A quarter of adults have eaten less or skipped meals because they lacked the money to buy food, said an antihunger group on Monday in calling for expansion of food assistance during the coronavirus pandemic. The largest U.S. farm group and a food bank network suggested that the USDA should create a voucher system to get farm-fresh food directly to nearby food banks.
Democratic leaders in Congress also called for an increase in SNAP benefits as lawmakers wrangled over an expansion of coronavirus relief. “We cannot abandon those who are facing a life-and-death struggle to put food on the table,” said House Speaker Nancy Pelosi and Senate Democratic Leader Chuck Schumer in a statement.

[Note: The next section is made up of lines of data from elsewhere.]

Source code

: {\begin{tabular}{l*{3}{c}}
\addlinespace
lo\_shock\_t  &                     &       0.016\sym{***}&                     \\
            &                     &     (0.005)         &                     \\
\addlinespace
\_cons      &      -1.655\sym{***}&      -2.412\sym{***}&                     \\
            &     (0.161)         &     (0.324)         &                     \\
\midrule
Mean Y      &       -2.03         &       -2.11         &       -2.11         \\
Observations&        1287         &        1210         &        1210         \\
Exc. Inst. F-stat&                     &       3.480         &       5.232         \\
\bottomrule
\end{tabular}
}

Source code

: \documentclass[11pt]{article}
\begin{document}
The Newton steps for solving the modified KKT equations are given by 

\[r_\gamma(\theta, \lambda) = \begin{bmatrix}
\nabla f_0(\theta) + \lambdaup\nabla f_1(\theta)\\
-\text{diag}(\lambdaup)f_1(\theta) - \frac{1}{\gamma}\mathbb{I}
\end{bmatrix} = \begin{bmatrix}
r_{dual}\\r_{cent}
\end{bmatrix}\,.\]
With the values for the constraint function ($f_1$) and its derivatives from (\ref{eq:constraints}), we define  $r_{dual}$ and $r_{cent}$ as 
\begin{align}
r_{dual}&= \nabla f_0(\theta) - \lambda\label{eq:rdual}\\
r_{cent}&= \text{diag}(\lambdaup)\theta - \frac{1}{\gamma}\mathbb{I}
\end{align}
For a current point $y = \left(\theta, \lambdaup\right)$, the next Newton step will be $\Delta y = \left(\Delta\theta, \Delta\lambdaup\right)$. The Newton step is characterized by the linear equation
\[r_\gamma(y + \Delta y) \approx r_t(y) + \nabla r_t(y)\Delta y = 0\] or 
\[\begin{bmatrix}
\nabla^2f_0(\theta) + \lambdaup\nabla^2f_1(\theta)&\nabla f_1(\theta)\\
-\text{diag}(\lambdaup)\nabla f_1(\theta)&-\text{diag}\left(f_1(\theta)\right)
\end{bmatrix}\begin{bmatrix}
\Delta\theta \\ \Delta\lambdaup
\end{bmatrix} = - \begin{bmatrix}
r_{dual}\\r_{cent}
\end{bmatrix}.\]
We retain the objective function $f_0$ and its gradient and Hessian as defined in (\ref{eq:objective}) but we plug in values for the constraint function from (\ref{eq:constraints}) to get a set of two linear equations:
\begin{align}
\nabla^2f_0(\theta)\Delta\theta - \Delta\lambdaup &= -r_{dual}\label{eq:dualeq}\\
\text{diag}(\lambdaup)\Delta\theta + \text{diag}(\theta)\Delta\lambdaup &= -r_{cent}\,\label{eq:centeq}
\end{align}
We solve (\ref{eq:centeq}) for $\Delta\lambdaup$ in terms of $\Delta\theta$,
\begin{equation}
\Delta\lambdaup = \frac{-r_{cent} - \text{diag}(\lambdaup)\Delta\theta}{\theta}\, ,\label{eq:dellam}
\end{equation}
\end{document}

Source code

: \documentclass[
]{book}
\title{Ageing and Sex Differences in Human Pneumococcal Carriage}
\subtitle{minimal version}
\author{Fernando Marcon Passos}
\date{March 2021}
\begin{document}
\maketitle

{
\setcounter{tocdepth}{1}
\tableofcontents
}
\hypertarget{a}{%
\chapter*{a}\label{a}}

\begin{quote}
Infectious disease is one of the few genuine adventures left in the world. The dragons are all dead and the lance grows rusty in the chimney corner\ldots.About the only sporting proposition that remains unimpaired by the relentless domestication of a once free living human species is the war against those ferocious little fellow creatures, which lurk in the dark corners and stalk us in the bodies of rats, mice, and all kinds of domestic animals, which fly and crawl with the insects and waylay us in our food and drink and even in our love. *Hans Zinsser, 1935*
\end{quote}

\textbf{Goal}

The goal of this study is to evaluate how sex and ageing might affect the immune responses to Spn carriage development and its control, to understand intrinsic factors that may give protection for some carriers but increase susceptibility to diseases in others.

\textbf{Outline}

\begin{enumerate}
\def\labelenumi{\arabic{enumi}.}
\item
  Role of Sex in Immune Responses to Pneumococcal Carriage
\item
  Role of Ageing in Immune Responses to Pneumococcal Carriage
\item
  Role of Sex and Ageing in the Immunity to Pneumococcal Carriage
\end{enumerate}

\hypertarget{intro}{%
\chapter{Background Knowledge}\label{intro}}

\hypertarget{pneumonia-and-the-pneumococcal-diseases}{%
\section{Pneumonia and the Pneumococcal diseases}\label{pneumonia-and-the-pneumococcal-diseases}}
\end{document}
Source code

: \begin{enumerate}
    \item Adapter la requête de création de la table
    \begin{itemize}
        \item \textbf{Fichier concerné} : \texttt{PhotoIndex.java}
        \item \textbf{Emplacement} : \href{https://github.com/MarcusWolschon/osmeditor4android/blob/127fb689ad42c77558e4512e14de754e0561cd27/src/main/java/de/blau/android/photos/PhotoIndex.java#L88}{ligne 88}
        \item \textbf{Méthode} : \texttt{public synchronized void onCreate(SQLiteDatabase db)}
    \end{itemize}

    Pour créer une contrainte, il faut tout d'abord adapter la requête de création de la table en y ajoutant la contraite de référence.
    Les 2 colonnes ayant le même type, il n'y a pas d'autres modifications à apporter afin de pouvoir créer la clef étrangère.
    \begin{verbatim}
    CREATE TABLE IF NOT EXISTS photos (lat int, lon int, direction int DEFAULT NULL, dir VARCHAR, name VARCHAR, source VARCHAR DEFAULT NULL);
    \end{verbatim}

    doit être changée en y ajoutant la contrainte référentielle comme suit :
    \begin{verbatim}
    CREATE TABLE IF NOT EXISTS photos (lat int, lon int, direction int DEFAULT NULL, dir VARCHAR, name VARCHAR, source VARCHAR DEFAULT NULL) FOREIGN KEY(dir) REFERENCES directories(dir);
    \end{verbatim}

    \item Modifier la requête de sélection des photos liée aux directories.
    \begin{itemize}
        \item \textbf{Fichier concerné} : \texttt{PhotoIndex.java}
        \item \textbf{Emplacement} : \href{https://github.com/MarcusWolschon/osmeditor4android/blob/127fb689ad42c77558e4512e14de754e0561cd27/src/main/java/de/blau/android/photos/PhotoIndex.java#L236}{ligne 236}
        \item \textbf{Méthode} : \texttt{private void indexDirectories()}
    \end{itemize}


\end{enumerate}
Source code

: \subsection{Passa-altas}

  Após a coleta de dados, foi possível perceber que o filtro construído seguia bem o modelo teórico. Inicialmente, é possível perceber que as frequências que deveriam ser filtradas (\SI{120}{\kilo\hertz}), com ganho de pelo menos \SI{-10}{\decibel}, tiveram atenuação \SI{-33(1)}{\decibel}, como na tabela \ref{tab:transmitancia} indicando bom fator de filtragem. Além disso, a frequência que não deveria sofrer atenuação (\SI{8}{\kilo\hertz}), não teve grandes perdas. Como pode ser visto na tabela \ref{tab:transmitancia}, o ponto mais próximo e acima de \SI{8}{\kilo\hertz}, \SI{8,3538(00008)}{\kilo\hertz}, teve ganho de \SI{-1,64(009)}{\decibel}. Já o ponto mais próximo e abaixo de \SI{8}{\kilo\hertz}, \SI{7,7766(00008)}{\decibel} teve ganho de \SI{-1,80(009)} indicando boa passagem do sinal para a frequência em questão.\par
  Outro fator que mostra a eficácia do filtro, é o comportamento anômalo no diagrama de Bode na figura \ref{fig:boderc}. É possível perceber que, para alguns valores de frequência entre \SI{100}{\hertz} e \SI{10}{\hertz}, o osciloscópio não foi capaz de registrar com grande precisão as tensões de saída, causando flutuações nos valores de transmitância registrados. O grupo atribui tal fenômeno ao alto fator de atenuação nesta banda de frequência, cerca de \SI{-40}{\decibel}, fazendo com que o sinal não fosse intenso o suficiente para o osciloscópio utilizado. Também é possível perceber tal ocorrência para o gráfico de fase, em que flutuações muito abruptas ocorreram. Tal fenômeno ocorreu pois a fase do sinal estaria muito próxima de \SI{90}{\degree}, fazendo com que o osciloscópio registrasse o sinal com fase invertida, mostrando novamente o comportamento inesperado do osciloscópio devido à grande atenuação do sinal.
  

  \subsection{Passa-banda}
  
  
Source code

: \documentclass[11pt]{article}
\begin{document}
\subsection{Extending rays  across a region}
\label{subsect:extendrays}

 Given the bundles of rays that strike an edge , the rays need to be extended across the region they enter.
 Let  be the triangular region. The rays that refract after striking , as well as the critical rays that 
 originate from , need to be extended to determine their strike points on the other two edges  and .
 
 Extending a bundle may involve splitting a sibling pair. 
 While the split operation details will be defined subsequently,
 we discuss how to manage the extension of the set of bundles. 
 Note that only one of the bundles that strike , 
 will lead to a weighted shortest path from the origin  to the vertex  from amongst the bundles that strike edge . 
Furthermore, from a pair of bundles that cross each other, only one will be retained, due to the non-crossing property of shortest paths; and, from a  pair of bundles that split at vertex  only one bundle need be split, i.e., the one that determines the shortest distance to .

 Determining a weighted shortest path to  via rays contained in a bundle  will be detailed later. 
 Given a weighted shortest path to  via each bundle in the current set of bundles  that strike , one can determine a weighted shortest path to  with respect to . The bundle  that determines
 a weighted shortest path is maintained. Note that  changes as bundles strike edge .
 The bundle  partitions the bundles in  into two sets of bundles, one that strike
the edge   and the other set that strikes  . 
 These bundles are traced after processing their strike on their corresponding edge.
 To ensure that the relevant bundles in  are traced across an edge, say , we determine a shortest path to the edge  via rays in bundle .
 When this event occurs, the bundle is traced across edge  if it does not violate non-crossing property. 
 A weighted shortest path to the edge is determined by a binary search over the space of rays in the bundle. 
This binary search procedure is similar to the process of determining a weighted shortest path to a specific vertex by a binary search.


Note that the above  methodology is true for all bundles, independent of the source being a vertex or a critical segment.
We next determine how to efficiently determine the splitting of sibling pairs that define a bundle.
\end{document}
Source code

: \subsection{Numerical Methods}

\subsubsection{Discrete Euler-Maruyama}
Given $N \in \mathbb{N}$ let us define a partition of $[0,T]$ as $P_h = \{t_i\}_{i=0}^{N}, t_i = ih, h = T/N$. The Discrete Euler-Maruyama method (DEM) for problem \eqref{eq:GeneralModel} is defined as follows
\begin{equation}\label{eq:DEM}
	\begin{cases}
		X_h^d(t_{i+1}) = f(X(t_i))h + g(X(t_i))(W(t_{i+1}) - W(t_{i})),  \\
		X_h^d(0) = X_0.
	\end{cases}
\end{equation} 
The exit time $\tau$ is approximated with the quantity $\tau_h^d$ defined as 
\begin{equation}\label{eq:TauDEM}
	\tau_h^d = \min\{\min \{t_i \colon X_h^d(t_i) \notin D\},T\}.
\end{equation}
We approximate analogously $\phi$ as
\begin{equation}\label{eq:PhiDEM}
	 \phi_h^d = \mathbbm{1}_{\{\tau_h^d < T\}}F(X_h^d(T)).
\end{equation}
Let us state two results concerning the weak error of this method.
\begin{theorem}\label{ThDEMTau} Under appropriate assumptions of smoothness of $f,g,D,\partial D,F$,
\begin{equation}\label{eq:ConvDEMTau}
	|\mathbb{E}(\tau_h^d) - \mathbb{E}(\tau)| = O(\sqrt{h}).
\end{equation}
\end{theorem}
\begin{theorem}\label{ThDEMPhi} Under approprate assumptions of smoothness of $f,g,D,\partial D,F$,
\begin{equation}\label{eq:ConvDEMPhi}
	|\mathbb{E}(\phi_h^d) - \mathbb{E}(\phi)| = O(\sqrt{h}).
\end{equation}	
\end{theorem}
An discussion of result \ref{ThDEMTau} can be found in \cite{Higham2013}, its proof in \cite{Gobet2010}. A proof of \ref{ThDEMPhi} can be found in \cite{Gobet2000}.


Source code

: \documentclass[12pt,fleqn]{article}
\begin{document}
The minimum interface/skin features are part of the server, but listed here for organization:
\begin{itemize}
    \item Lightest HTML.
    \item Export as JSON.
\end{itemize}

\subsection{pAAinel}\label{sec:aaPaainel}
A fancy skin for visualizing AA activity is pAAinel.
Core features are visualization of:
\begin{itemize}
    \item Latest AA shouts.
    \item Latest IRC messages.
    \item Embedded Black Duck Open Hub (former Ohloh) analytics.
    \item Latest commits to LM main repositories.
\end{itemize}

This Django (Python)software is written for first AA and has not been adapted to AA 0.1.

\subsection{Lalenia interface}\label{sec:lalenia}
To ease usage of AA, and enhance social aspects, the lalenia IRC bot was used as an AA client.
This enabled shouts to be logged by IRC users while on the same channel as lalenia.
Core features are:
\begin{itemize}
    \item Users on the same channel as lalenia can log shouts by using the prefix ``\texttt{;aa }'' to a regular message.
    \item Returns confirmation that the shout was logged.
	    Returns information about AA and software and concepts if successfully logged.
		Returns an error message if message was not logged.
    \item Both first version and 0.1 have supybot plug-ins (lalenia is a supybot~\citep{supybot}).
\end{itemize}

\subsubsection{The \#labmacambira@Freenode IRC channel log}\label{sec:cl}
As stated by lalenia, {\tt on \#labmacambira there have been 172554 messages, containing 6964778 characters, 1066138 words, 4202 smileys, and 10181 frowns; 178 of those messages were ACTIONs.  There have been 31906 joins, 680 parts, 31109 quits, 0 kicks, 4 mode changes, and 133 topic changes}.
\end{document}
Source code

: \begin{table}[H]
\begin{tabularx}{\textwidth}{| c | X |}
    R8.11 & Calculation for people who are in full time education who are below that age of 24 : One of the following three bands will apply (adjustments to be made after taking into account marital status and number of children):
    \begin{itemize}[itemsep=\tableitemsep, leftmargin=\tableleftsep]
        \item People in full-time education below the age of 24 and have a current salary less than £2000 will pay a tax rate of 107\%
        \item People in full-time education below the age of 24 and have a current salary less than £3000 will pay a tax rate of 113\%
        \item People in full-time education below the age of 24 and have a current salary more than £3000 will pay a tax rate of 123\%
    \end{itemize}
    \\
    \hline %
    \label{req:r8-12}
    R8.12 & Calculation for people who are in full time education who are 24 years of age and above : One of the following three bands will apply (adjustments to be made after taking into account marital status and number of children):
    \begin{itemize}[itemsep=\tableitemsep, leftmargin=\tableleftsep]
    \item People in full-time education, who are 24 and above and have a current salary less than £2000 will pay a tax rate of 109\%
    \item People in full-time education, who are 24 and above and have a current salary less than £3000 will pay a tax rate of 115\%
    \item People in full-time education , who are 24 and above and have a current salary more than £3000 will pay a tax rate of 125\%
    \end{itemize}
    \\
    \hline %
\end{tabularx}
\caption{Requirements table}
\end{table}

A poll commissioned by the nonprofit Hunger Free America said 24 percent of adults skipped meals or cut portions for lack of money and that 37 percent of parents ate less or skipped meals during the past month because they did not have enough money. Group leader Joel Berg said charities could not meet the rising demand for food.
“We need a massive, coordinated federal, state, and local government response that dramatically expands government food safety net programs and uses National Guard units and national service participants to ramp up home meal deliveries,” he said.
At the same time food banks are inundated, some producers are plowing under fruits and vegetables or pouring milk down the drain because of shrinking consumer demand, said president Zippy Duvall of the American Farm Bureau Federation and Claire Babineaux-Fontenot, chief executive of Feeding America, a network of 200 food banks nationwide, in a letter to Agriculture Secretary Sonny Perdue.
“The (Agriculture) Department has the opportunity to help address both unfortunate consequences described above through a voucher program that would deepen the relationship s between farmers and food banks, allowing them to work directly with one another instead of relying on third parties and what is sometimes a longer pathway to get food from farms to food bank shelves,” said Babineaux-Fontenot and Duvall.
Vouchers would allow farmers to recoup some of their costs while speeding delivery of perishable food to hungry families, said the farm group.